L'attacco ischemico transitorio (TIA) può essere un segno di ictus.
Sintomi di un ictus "segnale di allarme"
Analogamente all'ictus, i sintomi principali di un TIA sono mal di testa, vertigini, intorpidimento degli arti, debolezza su un lato del corpo, difficoltà a parlare, difficoltà a camminare, cedimento di un lato del viso e asimmetria facciale.
Secondo il dottor Joshua Willey (Columbia University, USA), un TIA può durare dai 5 ai 10 minuti, ma a volte solo dai 30 ai 60 secondi. Successivamente, il corpo si riprende completamente entro 24 ore. Sebbene il fastidio possa attenuarsi in pochi secondi, può essere un presagio di gravi conseguenze che potrebbero manifestarsi giorni o mesi dopo.

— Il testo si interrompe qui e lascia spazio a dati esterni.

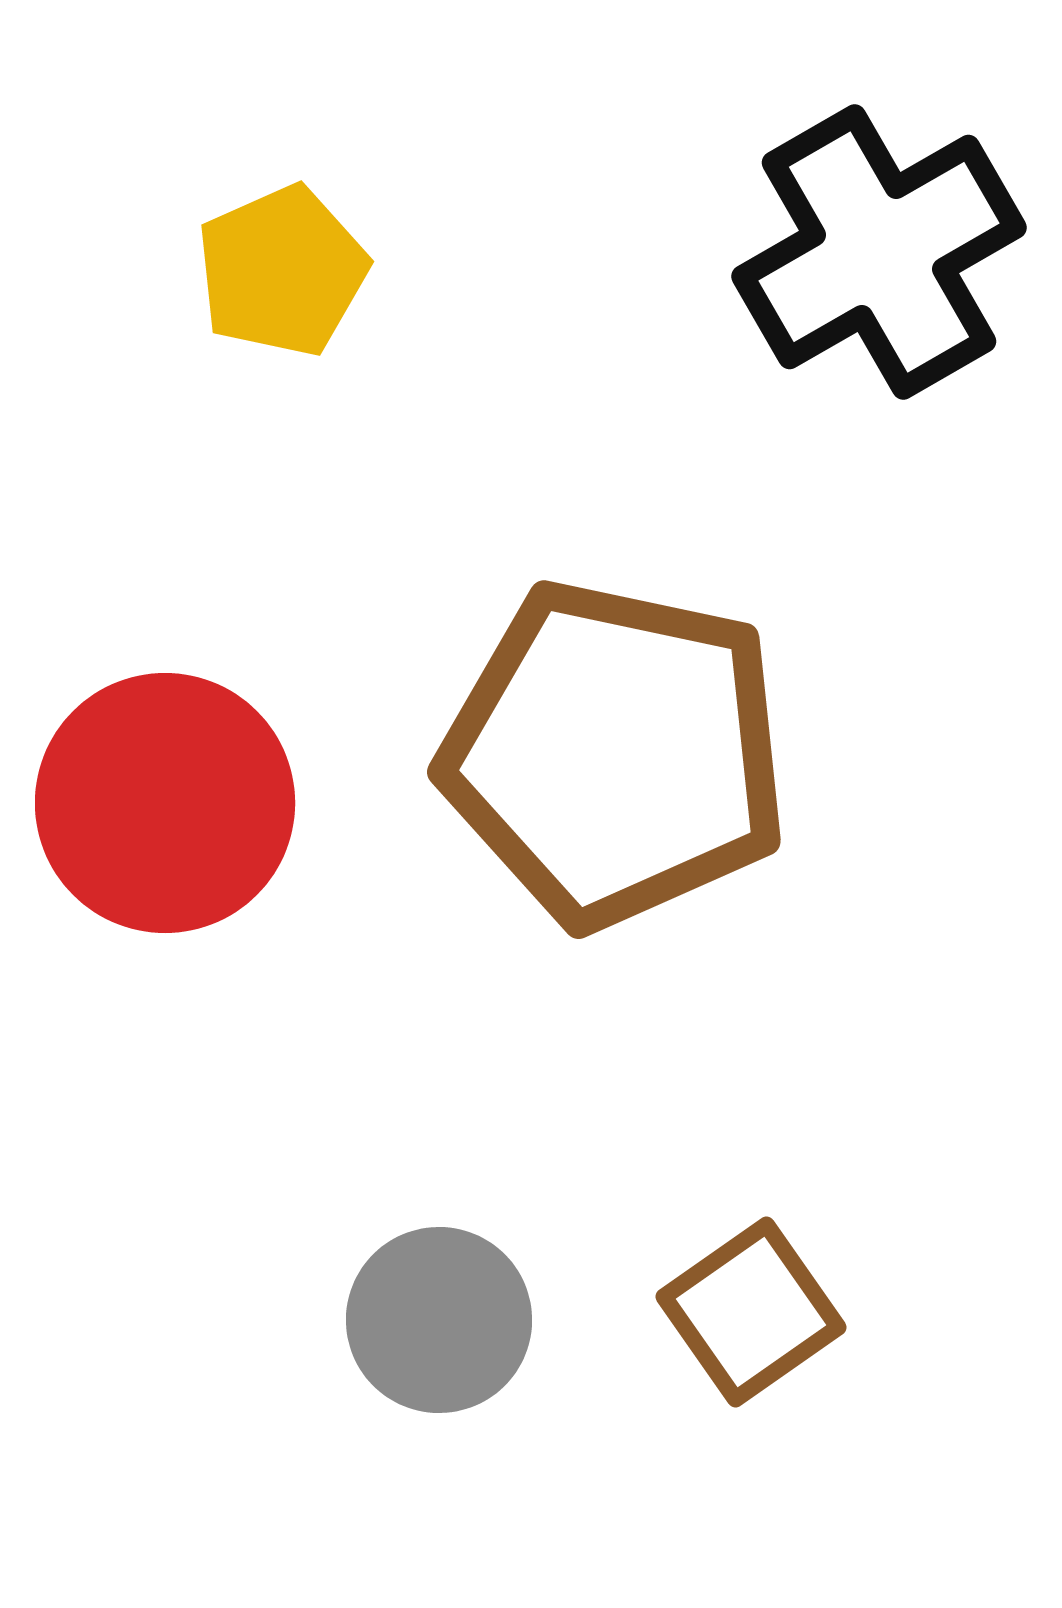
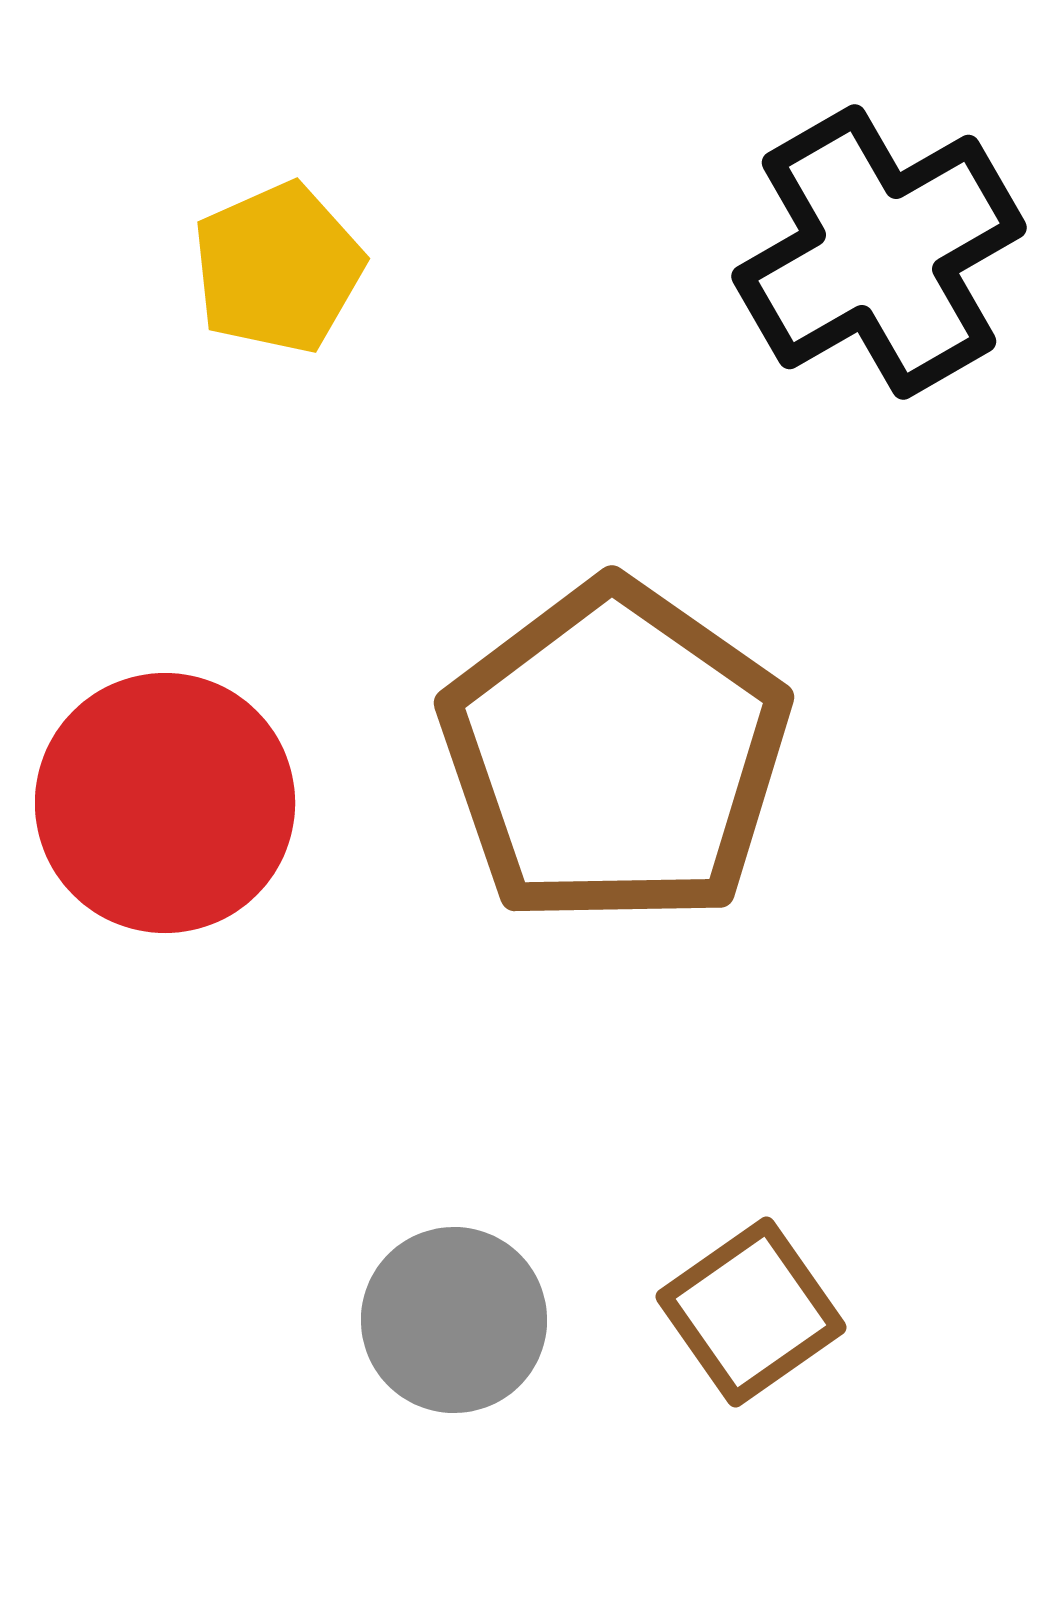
yellow pentagon: moved 4 px left, 3 px up
brown pentagon: rotated 23 degrees clockwise
gray circle: moved 15 px right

Il controllo dei livelli di colesterolo nel sangue contribuisce a ridurre al minimo il rischio di ictus.
Pertanto, se notate segni o sintomi di un "ictus premonitore", dovreste consultare immediatamente un medico per prevenire l'ictus prima che sia troppo tardi.
Controllo dei fattori di rischio per l'ictus
Condizioni come il colesterolo alto e la glicemia alta, se non tenute sotto controllo, possono aumentare il rischio di ictus.
Secondo quanto riportato dal quotidiano The Sun, i Centri statunitensi per il controllo e la prevenzione delle malattie (CDC) affermano che aumentare l'attività fisica, smettere di fumare, modificare la dieta o assumere farmaci per l'ipertensione o il colesterolo alto possono contribuire a ridurre il rischio di ictus.